DESCRIPTION OF THE TASK — Put every line of the items below into a Markdown table with two columns, Row and Line. Number the rows in order and omit blank lines.

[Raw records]
————

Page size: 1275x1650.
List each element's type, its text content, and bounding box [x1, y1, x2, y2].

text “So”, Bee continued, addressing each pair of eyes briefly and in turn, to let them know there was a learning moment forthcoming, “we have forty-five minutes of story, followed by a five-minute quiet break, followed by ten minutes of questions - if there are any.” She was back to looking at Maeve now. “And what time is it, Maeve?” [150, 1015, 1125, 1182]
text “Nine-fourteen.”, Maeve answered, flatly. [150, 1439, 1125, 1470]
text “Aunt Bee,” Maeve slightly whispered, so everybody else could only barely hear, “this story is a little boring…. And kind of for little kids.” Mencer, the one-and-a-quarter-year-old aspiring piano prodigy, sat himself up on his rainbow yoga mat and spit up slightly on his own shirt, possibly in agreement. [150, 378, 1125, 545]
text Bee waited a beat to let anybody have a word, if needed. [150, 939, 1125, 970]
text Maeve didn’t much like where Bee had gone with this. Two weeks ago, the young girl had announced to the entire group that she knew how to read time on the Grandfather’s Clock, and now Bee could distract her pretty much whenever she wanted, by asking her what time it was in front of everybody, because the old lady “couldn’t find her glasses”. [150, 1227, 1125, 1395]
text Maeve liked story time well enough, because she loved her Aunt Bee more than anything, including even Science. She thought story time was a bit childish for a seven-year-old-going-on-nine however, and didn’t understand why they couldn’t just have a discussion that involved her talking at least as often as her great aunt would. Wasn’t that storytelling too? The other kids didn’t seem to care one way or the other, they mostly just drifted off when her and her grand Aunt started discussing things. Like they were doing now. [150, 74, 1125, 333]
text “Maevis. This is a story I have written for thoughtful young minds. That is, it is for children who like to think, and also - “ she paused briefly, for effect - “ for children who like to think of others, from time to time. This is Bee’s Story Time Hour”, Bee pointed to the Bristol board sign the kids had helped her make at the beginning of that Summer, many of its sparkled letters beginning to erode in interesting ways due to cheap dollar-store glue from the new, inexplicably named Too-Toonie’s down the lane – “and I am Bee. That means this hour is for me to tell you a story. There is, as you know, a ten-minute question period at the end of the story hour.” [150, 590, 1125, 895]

————

THE RESULT —
| Row | Line |
|---|---|
| 1 | Page size: 1275x1650. |
| 2 | List each element's type, its text content, and bounding box [x1, y1, x2, y2]. |
| 3 | text “So”, Bee continued, addressing each pair of eyes briefly and in turn, to let them know there was a learning moment forthcoming, “we have forty-five minutes of story, followed by a five-minute quiet break, followed by ten minutes of questions - if there are any.” She was back to looking at Maeve now. “And what time is it, Maeve?” [150, 1015, 1125, 1182] |
| 4 | text “Nine-fourteen.”, Maeve answered, flatly. [150, 1439, 1125, 1470] |
| 5 | text “Aunt Bee,” Maeve slightly whispered, so everybody else could only barely hear, “this story is a little boring…. And kind of for little kids.” Mencer, the one-and-a-quarter-year-old aspiring piano prodigy, sat himself up on his rainbow yoga mat and spit up slightly on his own shirt, possibly in agreement. [150, 378, 1125, 545] |
| 6 | text Bee waited a beat to let anybody have a word, if needed. [150, 939, 1125, 970] |
| 7 | text Maeve didn’t much like where Bee had gone with this. Two weeks ago, the young girl had announced to the entire group that she knew how to read time on the Grandfather’s Clock, and now Bee could distract her pretty much whenever she wanted, by asking her what time it was in front of everybody, because the old lady “couldn’t find her glasses”. [150, 1227, 1125, 1395] |
| 8 | text Maeve liked story time well enough, because she loved her Aunt Bee more than anything, including even Science. She thought story time was a bit childish for a seven-year-old-going-on-nine however, and didn’t understand why they couldn’t just have a discussion that involved her talking at least as often as her great aunt would. Wasn’t that storytelling too? The other kids didn’t seem to care one way or the other, they mostly just drifted off when her and her grand Aunt started discussing things. Like they were doing now. [150, 74, 1125, 333] |
| 9 | text “Maevis. This is a story I have written for thoughtful young minds. That is, it is for children who like to think, and also - “ she paused briefly, for effect - “ for children who like to think of others, from time to time. This is Bee’s Story Time Hour”, Bee pointed to the Bristol board sign the kids had helped her make at the beginning of that Summer, many of its sparkled letters beginning to erode in interesting ways due to cheap dollar-store glue from the new, inexplicably named Too-Toonie’s down the lane – “and I am Bee. That means this hour is for me to tell you a story. There is, as you know, a ten-minute question period at the end of the story hour.” [150, 590, 1125, 895] |